__What you are asked to do__
Write out every record below exactly as it stands, leaving the pictures out.

__Exercise data__
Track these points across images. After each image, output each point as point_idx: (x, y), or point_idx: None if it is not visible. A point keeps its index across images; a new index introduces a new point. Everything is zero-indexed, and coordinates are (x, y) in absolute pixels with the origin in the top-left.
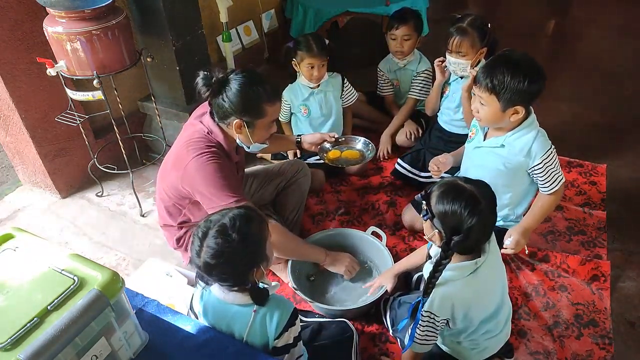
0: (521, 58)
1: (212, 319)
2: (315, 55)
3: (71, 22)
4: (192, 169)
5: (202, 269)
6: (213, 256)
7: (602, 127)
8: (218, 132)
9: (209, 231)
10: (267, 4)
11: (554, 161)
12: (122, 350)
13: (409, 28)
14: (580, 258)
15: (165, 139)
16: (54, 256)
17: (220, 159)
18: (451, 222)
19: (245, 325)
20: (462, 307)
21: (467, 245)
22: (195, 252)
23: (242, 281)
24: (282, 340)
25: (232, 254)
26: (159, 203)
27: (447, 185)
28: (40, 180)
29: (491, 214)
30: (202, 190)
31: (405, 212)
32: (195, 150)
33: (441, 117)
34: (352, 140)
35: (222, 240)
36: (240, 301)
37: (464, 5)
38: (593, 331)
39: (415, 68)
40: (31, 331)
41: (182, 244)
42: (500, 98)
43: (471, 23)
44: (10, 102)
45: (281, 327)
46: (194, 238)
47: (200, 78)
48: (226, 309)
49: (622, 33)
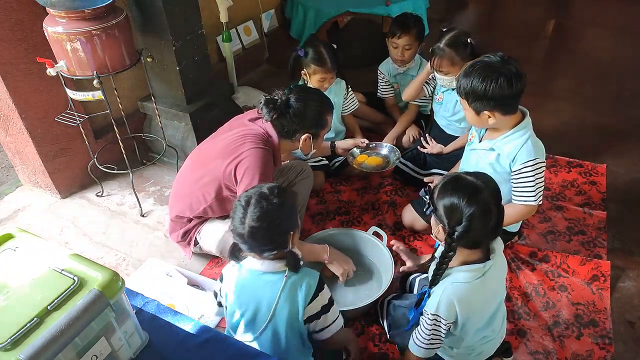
0: (486, 64)
1: (242, 295)
2: (329, 71)
3: (71, 22)
4: (248, 155)
5: (247, 235)
6: (259, 219)
7: (602, 127)
8: (276, 139)
9: (251, 199)
10: (267, 4)
11: (532, 174)
12: (122, 350)
13: (410, 38)
14: (580, 258)
15: (166, 139)
16: (54, 256)
17: (270, 158)
18: (452, 212)
19: (277, 292)
20: (466, 313)
21: (471, 237)
22: (239, 220)
23: (282, 244)
24: (315, 304)
25: (275, 216)
26: (181, 196)
27: (449, 178)
28: (40, 180)
29: (495, 205)
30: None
31: (405, 212)
32: (253, 143)
33: (440, 120)
34: (379, 147)
35: (266, 204)
36: (273, 269)
37: (464, 5)
38: (593, 331)
39: (415, 73)
40: (31, 331)
41: (187, 237)
42: (469, 103)
43: (449, 42)
44: (10, 102)
45: (312, 292)
46: (236, 208)
47: (263, 104)
48: (258, 280)
49: (622, 33)
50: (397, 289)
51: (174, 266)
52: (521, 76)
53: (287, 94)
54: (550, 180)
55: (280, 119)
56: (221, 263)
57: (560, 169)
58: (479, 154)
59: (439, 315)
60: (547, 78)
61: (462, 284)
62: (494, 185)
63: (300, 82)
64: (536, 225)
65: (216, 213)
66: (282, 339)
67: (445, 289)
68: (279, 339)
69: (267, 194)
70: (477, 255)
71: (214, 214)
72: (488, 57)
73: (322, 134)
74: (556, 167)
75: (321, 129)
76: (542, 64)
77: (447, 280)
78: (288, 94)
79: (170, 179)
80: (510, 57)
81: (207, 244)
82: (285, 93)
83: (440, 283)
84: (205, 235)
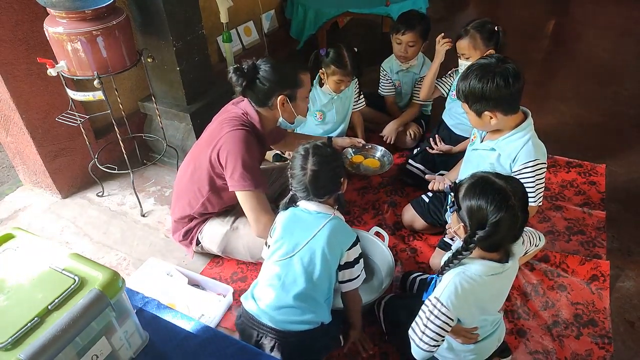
0: (483, 65)
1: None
2: (348, 74)
3: (72, 22)
4: (225, 140)
5: (309, 180)
6: (319, 163)
7: (601, 127)
8: (254, 115)
9: (309, 149)
10: (267, 5)
11: (532, 175)
12: (122, 349)
13: (414, 35)
14: (580, 258)
15: (166, 139)
16: (55, 256)
17: (252, 139)
18: (477, 215)
19: (321, 224)
20: (473, 307)
21: (492, 242)
22: (300, 167)
23: (337, 187)
24: (352, 253)
25: (332, 161)
26: (179, 195)
27: (477, 179)
28: (41, 180)
29: (521, 212)
30: (231, 160)
31: (405, 212)
32: (229, 126)
33: (448, 120)
34: (374, 149)
35: (323, 151)
36: (325, 210)
37: (465, 6)
38: (592, 331)
39: (418, 71)
40: (32, 331)
41: (189, 237)
42: (469, 105)
43: (476, 25)
44: (11, 102)
45: (351, 241)
46: (294, 158)
47: (232, 73)
48: (309, 216)
49: (621, 33)
50: (397, 289)
51: (175, 266)
52: (518, 75)
53: (256, 60)
54: (550, 180)
55: (251, 86)
56: (222, 263)
57: (559, 169)
58: (481, 154)
59: (439, 300)
60: (547, 78)
61: (474, 277)
62: (522, 190)
63: (316, 80)
64: (536, 225)
65: (216, 206)
66: (316, 271)
67: (456, 275)
68: (313, 270)
69: (320, 145)
70: (495, 256)
71: (214, 208)
72: (485, 59)
73: (300, 95)
74: (555, 167)
75: (297, 88)
76: (542, 64)
77: (460, 268)
78: (256, 60)
79: (170, 179)
80: (507, 57)
81: (208, 243)
82: (254, 60)
83: (452, 270)
84: (207, 234)
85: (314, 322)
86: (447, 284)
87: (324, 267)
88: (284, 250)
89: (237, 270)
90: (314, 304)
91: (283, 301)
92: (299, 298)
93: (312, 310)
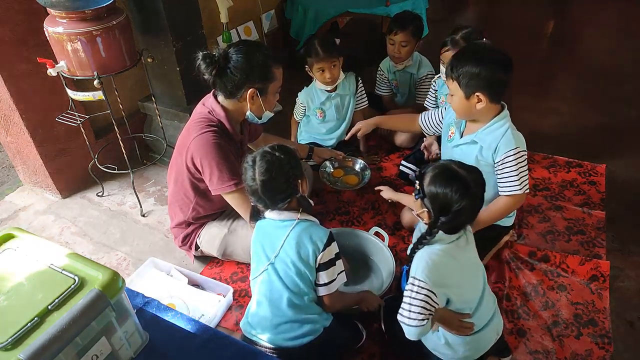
0: (481, 46)
1: (259, 239)
2: (322, 59)
3: (72, 22)
4: (195, 147)
5: (260, 190)
6: (267, 170)
7: (601, 127)
8: (220, 111)
9: (256, 157)
10: (267, 5)
11: (514, 163)
12: (122, 349)
13: (407, 34)
14: (580, 258)
15: (166, 139)
16: (55, 256)
17: (220, 138)
18: (440, 203)
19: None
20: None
21: (453, 226)
22: (250, 177)
23: (293, 191)
24: (326, 254)
25: (281, 166)
26: (171, 202)
27: (440, 168)
28: (41, 180)
29: (480, 200)
30: (205, 166)
31: (404, 212)
32: (196, 131)
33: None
34: (354, 162)
35: (270, 157)
36: (288, 216)
37: (464, 6)
38: (592, 331)
39: (415, 71)
40: (32, 331)
41: (188, 242)
42: (460, 84)
43: (464, 35)
44: (11, 102)
45: (323, 242)
46: (245, 169)
47: (200, 59)
48: (274, 225)
49: (621, 33)
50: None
51: (175, 266)
52: (511, 65)
53: (227, 48)
54: (550, 180)
55: (220, 75)
56: (221, 263)
57: (559, 169)
58: (463, 149)
59: (416, 278)
60: (547, 78)
61: (438, 252)
62: (482, 180)
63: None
64: (535, 225)
65: (208, 209)
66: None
67: (424, 253)
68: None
69: (268, 150)
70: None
71: (206, 211)
72: (478, 42)
73: (271, 89)
74: (555, 167)
75: (268, 81)
76: (542, 64)
77: (424, 249)
78: (228, 48)
79: None
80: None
81: (207, 247)
82: (225, 48)
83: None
84: (205, 238)
85: (314, 331)
86: (418, 262)
87: (298, 274)
88: (261, 266)
89: (237, 270)
90: (307, 310)
91: (277, 317)
92: (290, 309)
93: (309, 319)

__Exercise output__
Track these points across images. After each image, output each point as point_idx: (x, y), or point_idx: None if it is not visible. A point keeps its index across images; a new index introduces a new point. Everything is zero-indexed, and coordinates are (x, y) in absolute pixels with the origin in the top-left.
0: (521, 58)
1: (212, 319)
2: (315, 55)
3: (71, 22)
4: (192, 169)
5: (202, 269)
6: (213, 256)
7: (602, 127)
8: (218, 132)
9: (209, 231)
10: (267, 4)
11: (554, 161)
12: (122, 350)
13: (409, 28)
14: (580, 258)
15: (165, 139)
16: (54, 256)
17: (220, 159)
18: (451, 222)
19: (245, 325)
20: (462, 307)
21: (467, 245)
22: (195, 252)
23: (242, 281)
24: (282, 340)
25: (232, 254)
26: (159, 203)
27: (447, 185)
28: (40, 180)
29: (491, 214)
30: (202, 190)
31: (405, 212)
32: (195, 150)
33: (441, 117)
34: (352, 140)
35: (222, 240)
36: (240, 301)
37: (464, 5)
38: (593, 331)
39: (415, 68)
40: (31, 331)
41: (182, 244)
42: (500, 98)
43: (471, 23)
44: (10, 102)
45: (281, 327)
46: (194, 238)
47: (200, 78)
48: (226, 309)
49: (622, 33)
0: (486, 64)
1: (242, 295)
2: (329, 71)
3: (71, 22)
4: (248, 155)
5: (247, 235)
6: (259, 219)
7: (602, 127)
8: (276, 139)
9: (251, 199)
10: (267, 4)
11: (532, 174)
12: (122, 350)
13: (410, 38)
14: (580, 258)
15: (166, 139)
16: (54, 256)
17: (270, 158)
18: (452, 212)
19: (277, 292)
20: (466, 313)
21: (471, 237)
22: (239, 220)
23: (282, 244)
24: (315, 304)
25: (275, 216)
26: (181, 196)
27: (449, 178)
28: (40, 180)
29: (495, 205)
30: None
31: (405, 212)
32: (253, 143)
33: (440, 120)
34: (379, 147)
35: (266, 204)
36: (273, 269)
37: (464, 5)
38: (593, 331)
39: (415, 73)
40: (31, 331)
41: (187, 237)
42: (469, 103)
43: (449, 42)
44: (10, 102)
45: (312, 292)
46: (236, 208)
47: (263, 104)
48: (258, 280)
49: (622, 33)
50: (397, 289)
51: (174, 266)
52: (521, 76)
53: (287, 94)
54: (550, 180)
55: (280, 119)
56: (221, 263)
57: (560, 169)
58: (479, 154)
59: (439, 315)
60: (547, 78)
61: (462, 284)
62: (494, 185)
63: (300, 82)
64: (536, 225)
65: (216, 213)
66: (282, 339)
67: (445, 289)
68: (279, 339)
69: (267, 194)
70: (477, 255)
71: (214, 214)
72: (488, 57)
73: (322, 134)
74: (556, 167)
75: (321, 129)
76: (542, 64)
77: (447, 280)
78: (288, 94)
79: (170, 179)
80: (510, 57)
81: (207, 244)
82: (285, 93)
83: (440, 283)
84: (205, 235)
0: (483, 65)
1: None
2: (348, 74)
3: (72, 22)
4: (225, 140)
5: (309, 180)
6: (319, 163)
7: (601, 127)
8: (254, 115)
9: (309, 149)
10: (267, 5)
11: (532, 175)
12: (122, 349)
13: (414, 35)
14: (580, 258)
15: (166, 139)
16: (55, 256)
17: (252, 139)
18: (477, 215)
19: (321, 224)
20: (473, 307)
21: (492, 242)
22: (300, 167)
23: (337, 187)
24: (352, 253)
25: (332, 161)
26: (179, 195)
27: (477, 179)
28: (41, 180)
29: (521, 212)
30: (231, 160)
31: (405, 212)
32: (229, 126)
33: (448, 120)
34: (374, 149)
35: (323, 151)
36: (325, 210)
37: (465, 6)
38: (592, 331)
39: (418, 71)
40: (32, 331)
41: (189, 237)
42: (469, 105)
43: (476, 25)
44: (11, 102)
45: (351, 241)
46: (294, 158)
47: (232, 73)
48: (309, 216)
49: (621, 33)
50: (397, 289)
51: (175, 266)
52: (518, 75)
53: (256, 60)
54: (550, 180)
55: (251, 86)
56: (222, 263)
57: (559, 169)
58: (481, 154)
59: (439, 300)
60: (547, 78)
61: (474, 277)
62: (522, 190)
63: (316, 80)
64: (536, 225)
65: (216, 206)
66: (316, 271)
67: (456, 275)
68: (313, 270)
69: (320, 145)
70: (495, 256)
71: (214, 208)
72: (485, 59)
73: (300, 95)
74: (555, 167)
75: (297, 88)
76: (542, 64)
77: (460, 268)
78: (256, 60)
79: (170, 179)
80: (507, 57)
81: (208, 243)
82: (254, 60)
83: (452, 270)
84: (207, 234)
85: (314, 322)
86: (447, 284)
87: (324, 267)
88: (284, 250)
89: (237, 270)
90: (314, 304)
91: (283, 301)
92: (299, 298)
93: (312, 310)
0: (481, 46)
1: (259, 239)
2: (322, 59)
3: (72, 22)
4: (195, 147)
5: (260, 190)
6: (267, 170)
7: (601, 127)
8: (220, 111)
9: (256, 157)
10: (267, 5)
11: (514, 163)
12: (122, 349)
13: (407, 34)
14: (580, 258)
15: (166, 139)
16: (55, 256)
17: (220, 138)
18: (440, 203)
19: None
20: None
21: (453, 226)
22: (250, 177)
23: (293, 191)
24: (326, 254)
25: (281, 166)
26: (171, 202)
27: (440, 168)
28: (41, 180)
29: (480, 200)
30: (205, 166)
31: (404, 212)
32: (196, 131)
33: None
34: (354, 162)
35: (270, 157)
36: (288, 216)
37: (464, 6)
38: (592, 331)
39: (415, 71)
40: (32, 331)
41: (188, 242)
42: (460, 84)
43: (464, 35)
44: (11, 102)
45: (323, 242)
46: (245, 169)
47: (200, 59)
48: (274, 225)
49: (621, 33)
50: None
51: (175, 266)
52: (511, 65)
53: (227, 48)
54: (550, 180)
55: (220, 75)
56: (221, 263)
57: (559, 169)
58: (463, 149)
59: (416, 278)
60: (547, 78)
61: (438, 252)
62: (482, 180)
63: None
64: (535, 225)
65: (208, 209)
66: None
67: (424, 253)
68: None
69: (268, 150)
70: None
71: (206, 211)
72: (478, 42)
73: (271, 89)
74: (555, 167)
75: (268, 81)
76: (542, 64)
77: (424, 249)
78: (228, 48)
79: None
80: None
81: (207, 247)
82: (225, 48)
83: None
84: (205, 238)
85: (314, 331)
86: (418, 262)
87: (298, 274)
88: (261, 266)
89: (237, 270)
90: (307, 310)
91: (277, 317)
92: (290, 309)
93: (309, 319)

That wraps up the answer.